Veterinarians provide a wide range of services to animals, including surgery, vaccinations, routine exams, and other healthcare needs. Some conduct research for the continued development of the field.
Why Become A Veterinarian
A vet should have a great love for and appreciation of animals. Veterinarians work in a variety of settings, so they can work within their desired field. A vet is someone who has excellent communication skills, including being an attentive listener and detail-oriented reader. They should be able to make difficult and swift decisions in cases of emergencies, and they must be good at solving problems. Above all, they are compassionate and should also be able act empathetically toward humans as well.
Veterinarian Work Environment
Veterinarians can work in a variety of settings, but most likely you will find them in a small animal clinic or hospital. They may work as a group or in a private practice, working independently. Their hours are often long, and they must be available to the public during extended day hours and on the weekends. Some may work on site, caring for animals in farms, ranches, zoos aquariums, and racetracks. Veterinarians that conduct research typically work in a clinical laboratory facility.
According to the United States Bureau of Labor Statistics (BLS), the average salary for a veterinarian was $88,770, in 2016. Salaries may vary depending on specialty and location of work.
Average Veterinarian Salary
Executive veterinarians (Top 10%) earn $161,070 ($77.44 an hour)
Senior veterinarians (Top 25%) earn $118,460 ($56.95 an hour)
Mid Level veterinarians (Median) pay is $88,770 ($42.68 an hour)
Junior of veterinarians (Bottom 25%) earn $69,240 ($33.29 an hour)
Entry Level of veterinarians (Bottom 10%) earn $52,470 ($25.23 an hour)
The projected job growth for veterinarians from 2012 to 2022, is 12% above other professions.
A doctorate degree and license is required to practice veterinarian medicine. Below is a list of steps that veterinarians typically take to obtain their training and credentials.
Step 1: Complete a bachelor’s degree program. Aspiring veterinarians will eventually need to study at a school of veterinary medicine, and most require this important step first. Although there is not one major or area of study that is required, it is recommended to have a degree in biological science. Courses that a student should make sure to complete include general biology, chemistry, physics, and math. Some veterinary institutions require other specialty courses, such as mammalogy, biochemistry, and animal behavior.
During their studies, it is a good idea for students to find volunteer or internship programs to acquire some experience. Many pre-veterinary clubs exist as well that can provide practical education about shadowing programs, career topics, and other helpful advice. Students will most likely have to take and pass the GRE (Graduate Record Examination) to enter graduate school.

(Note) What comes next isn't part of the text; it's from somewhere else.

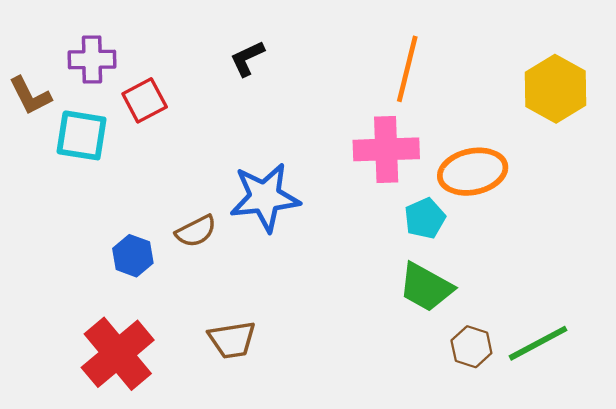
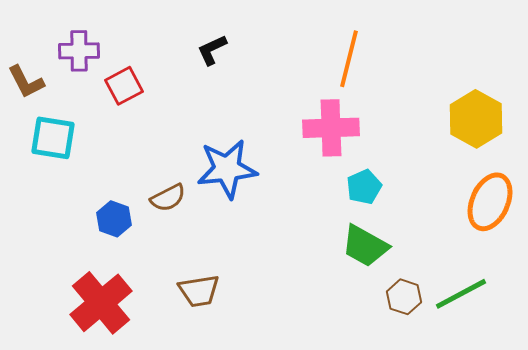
yellow hexagon: (556, 89) -> (476, 119), moved
cyan square: (82, 135) -> (53, 138), moved
orange ellipse: (473, 172) -> (490, 202), moved, turned -54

Step 2: Earn a Doctor of Veterinary Medicine. The curriculum of each year of study will build upon the knowledge and skills acquired in each previous year of study. In the first two years, a student can expect to take science courses, such as animal anatomy, physiology, nutrition, and virology. During this time, students may also take courses in a specialization more pertinent to their career aspirations. After receiving a foundational education in veterinary medicine, the third year mostly consists of clinical work and training. This training will give students hands-on experience working with live animals to apply their knowledge about illnesses, injuries, treatments, and general care. The fourth or final year of study typically consists of a practicum or externship.
During their studies, students may want to get involved in research opportunities. These experiences are helpful in understanding various aspects of veterinary medicine and niche specialties.
Step 3: Obtain licensure. Each graduate of a veterinary medicine program must take and pass the North American Veterinary Licensing Exam. Some states have additional requirements to work as a vet.
Additional suggestions for veterinarians are to become certified in a specialty, join professional associations, and complete internship programs to obtain more practical experiences before applying for a full-time position.